I partiti, il personale politico e il nostro bisogno di futuro

di Sabino Cassese

Si è perduta la cornice che ha retto finora il sistema di potere italiano. Come si formano le classi dirigenti?

Con la lettera del 24 febbraio scorso ai presidenti delle due Camere e al presidente del Consiglio dei ministri, il presidente della Repubblica non si è limitato a segnalare il pasticcio delle concessioni balneari. Ha indicato anche altri problemi, quello dell’«abuso della decretazione di urgenza e la circostanza che i decreti-legge siano da tempo divenuti lo strumento di gran lunga prevalente attraverso i quali i governi esercitano l’iniziativa legislativa», nonché «il carattere frammentario, confuso e precario della normativa prodotta attraverso gli emendamenti ai decreti-legge e come questa produca difficoltà interpretative e applicative».

Questi problemi sono noti al governo, che sta cercando di porvi rimedio, come lo stesso presidente della Repubblica ha segnalato, ricordando «l’iniziativa che il presidente del Consiglio dei ministri ha di recente assunto, in dialogo con i presidenti delle Camere».

Ma queste sono solo alcune tessere di un mosaico. Ve ne sono altre, i cui segni sono sotto gli occhi di tutti. Vorrei provare a metterle insieme, nella loro successione funzionale, perché, considerate congiuntamente, mostrano lo slittamento in corso del nostro sistema politico costituzionale, con effetti a cascata, e una trasformazione lenta e progressiva, iniziata da tempo.

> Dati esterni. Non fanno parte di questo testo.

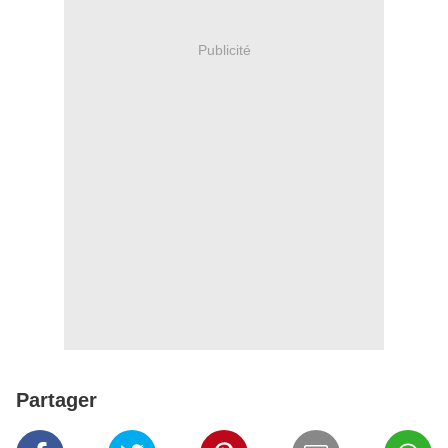
Publicité
Partager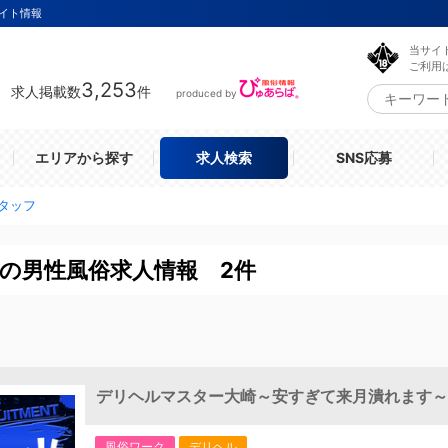
イト情報
当サイ
ご利用
3,253
求人掲載数
件
produced by
エリアから探す
求人検索
SNS応募
タッフ
の男性風俗求人情報 2件
デリヘルマスター大崎～安すぎて来月潰れます～
風俗ワーク
デリヘル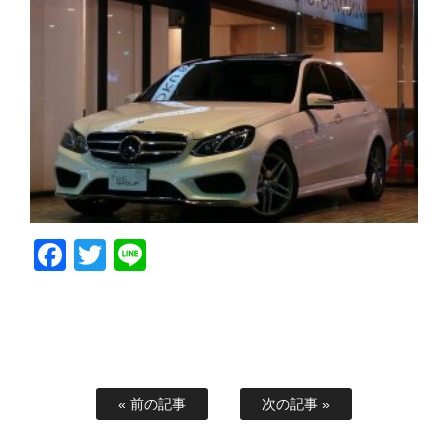
Facebook
Twitter
Line
« 前の記事
次の記事 »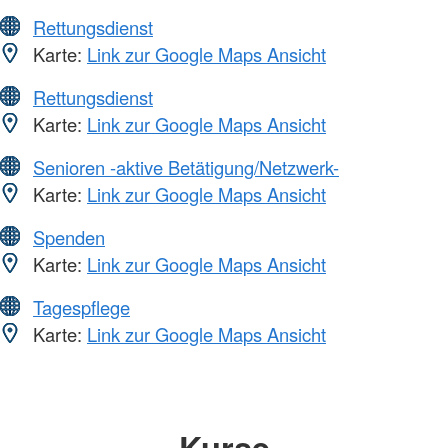
Rettungsdienst
Karte:
Link zur Google Maps Ansicht
Rettungsdienst
Karte:
Link zur Google Maps Ansicht
Senioren -aktive Betätigung/Netzwerk-
Karte:
Link zur Google Maps Ansicht
Spenden
Karte:
Link zur Google Maps Ansicht
Tagespflege
Karte:
Link zur Google Maps Ansicht
Kurse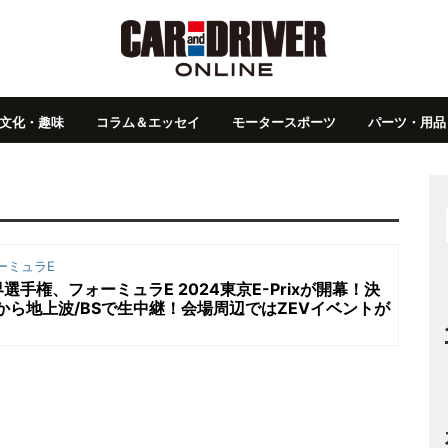
文化・趣味
コラム＆エッセイ
モータースポーツ
パーツ・用品
ーミュラE
手権、フォーミュラE 2024東京E-Prixが開幕！決
時から地上波/BSで生中継！会場周辺ではZEVイベントが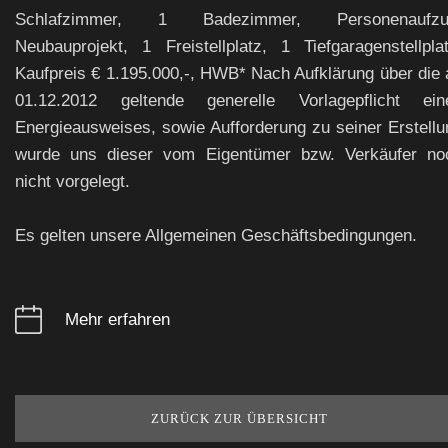
Schlafzimmer, 1 Badezimmer, Personenaufzu
Neubauprojekt, 1 Freistellplatz, 1 Tiefgaragenstellplat
Kaufpreis € 1.195.000,-, HWB* Nach Aufklärung über die 
01.12.2012 geltende generelle Vorlagepflicht ein
Energieausweises, sowie Aufforderung zu seiner Erstellu
wurde uns dieser vom Eigentümer bzw. Verkäufer no
nicht vorgelegt.
Es gelten unsere Allgemeinen Geschäftsbedingungen.
Mehr erfahren
ZURÜCK ZUR ÜBERSICHT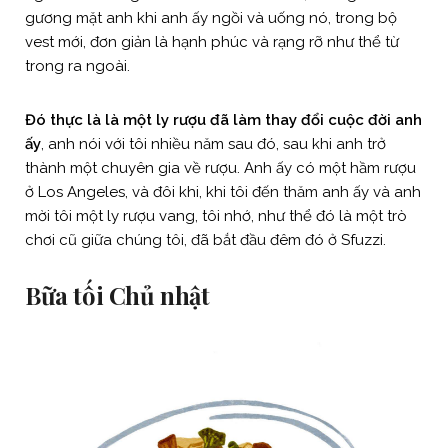
gương mặt anh khi anh ấy ngồi và uống nó, trong bộ
vest mới, đơn giản là hạnh phúc và rạng rỡ như thể từ
trong ra ngoài.
Đó thực là là một ly rượu đã làm thay đổi cuộc đời anh
ấy
, anh nói với tôi nhiều năm sau đó, sau khi anh trở
thành một chuyên gia về rượu. Anh ấy có một hầm rượu
ở Los Angeles, và đôi khi, khi tôi đến thăm anh ấy và anh
mời tôi một ly rượu vang, tôi nhớ, như thể đó là một trò
chơi cũ giữa chúng tôi, đã bắt đầu đêm đó ở Sfuzzi.
Bữa tối Chủ nhật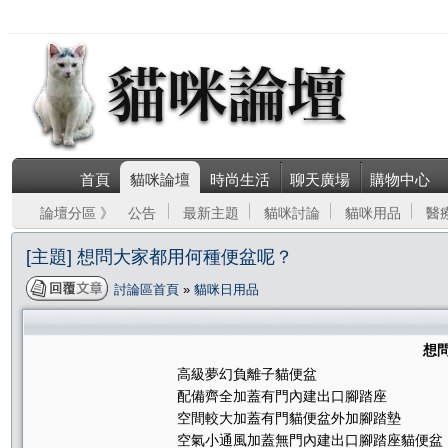
首頁
貓咪論壇
時尚生活
聊天廣場
購物中心
論壇分區 》
公告
最新主題
貓咪討論
貓咪用品
醫
[主題] 想問大家都用何種便盆呢？
討論區首頁
»
貓咪日用品
想
高級夢幻負離子貓便盆
配備齊全加蓋有門內建出口腳踏座
空間較大加蓋有門貓便盆外加腳踏墊
空氣小通風加蓋無門內建出口腳踏座貓便盆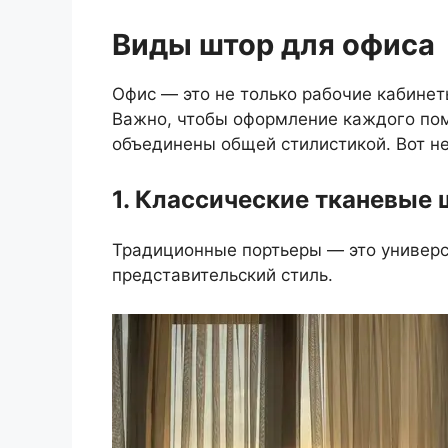
Виды штор для офиса
Офис — это не только рабочие кабинет
Важно, чтобы оформление каждого пом
объединены общей стилистикой. Вот н
1. Классические тканевые
Традиционные портьеры — это универс
представительский стиль.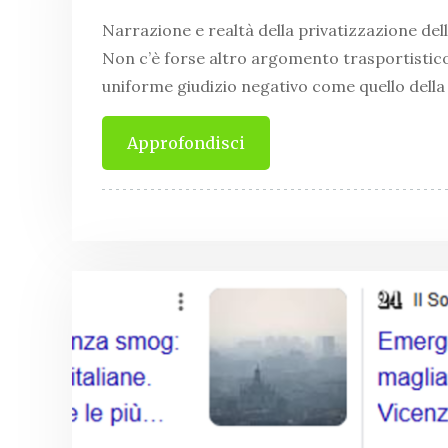
Narrazione e realtà della privatizzazione del
Non c’è forse altro argomento trasportistic
uniforme giudizio negativo come quello della
Approfondisci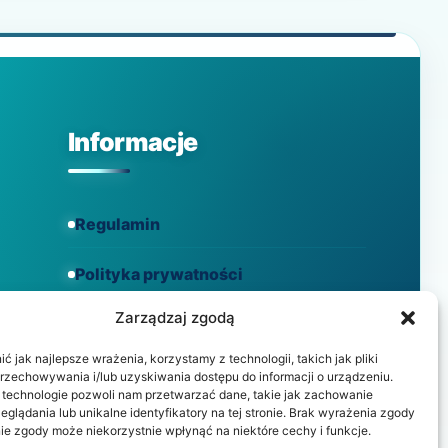
Informacje
Regulamin
Polityka prywatności
Zarządzaj zgodą
Polityka cookies
 jak najlepsze wrażenia, korzystamy z technologii, takich jak pliki
przechowywania i/lub uzyskiwania dostępu do informacji o urządzeniu.
 technologie pozwoli nam przetwarzać dane, takie jak zachowanie
eglądania lub unikalne identyfikatory na tej stronie. Brak wyrażenia zgody
ie zgody może niekorzystnie wpłynąć na niektóre cechy i funkcje.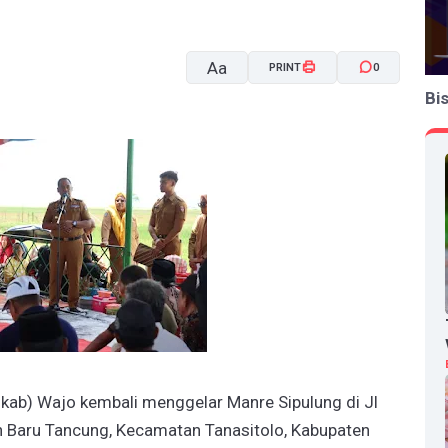
Aa
PRINT
0
Bi
A-
A+
ab) Wajo kembali menggelar Manre Sipulung di Jl
 Baru Tancung, Kecamatan Tanasitolo, Kabupaten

Tutto inizia con il fatto che «i partiti si sono allontanati dalla società», come ha scritto Luciano Violante, il 26 febbraio scorso, su Domani: pochi iscritti; forte diminuzione, con bruschi cali, della partecipazione politica attiva; perdita di elettori; rottura del rapporto elettori-eletti; forte volatilità elettorale; congressi rarissimi. Uno dei maggiori partiti degli ultimi trent’anni ha affidato la guida della propria organizzazione ad una candidata iscrittasi in vista delle primarie e scelta da un numero di partecipanti quasi sette volte superiore al numero degli iscritti: c’è differenza rispetto alla scelta di un «podestà straniero»? Si può dire che in questo modo quel partito riesce a perdere anche le proprie elezioni interne, dopo averle delegate ad altri?

La trasformazione dei partiti da associazioni in comitati elettorali, o tutt’al più in movimenti, e quindi il loro regresso allo stato iniziale della «forma partito», comporta anche un’altra conseguenza: le loro rappresentanze parlamentari non sono composte da eletti, ma da nominati, perché scelti dai vertici e assegnati a collegi più o meno sicuri.

Un’altra conseguenza della rarefazione del rapporto tra politica e società sta nel fatto che le forze politiche, non avendo né sicuri votanti né molti iscritti, operano in funzione di gruppi e associazioni di categorie. Mario Monti, sul Corriere della Sera del 26 febbraio scorso, ha segnalato la loro tendenza a regalare risorse dello Stato a categorie organizzate di cittadini nella speranza che questi contraccambino con il loro voto, un fenomeno non solo italiano, ma da noi più diffuso che altrove.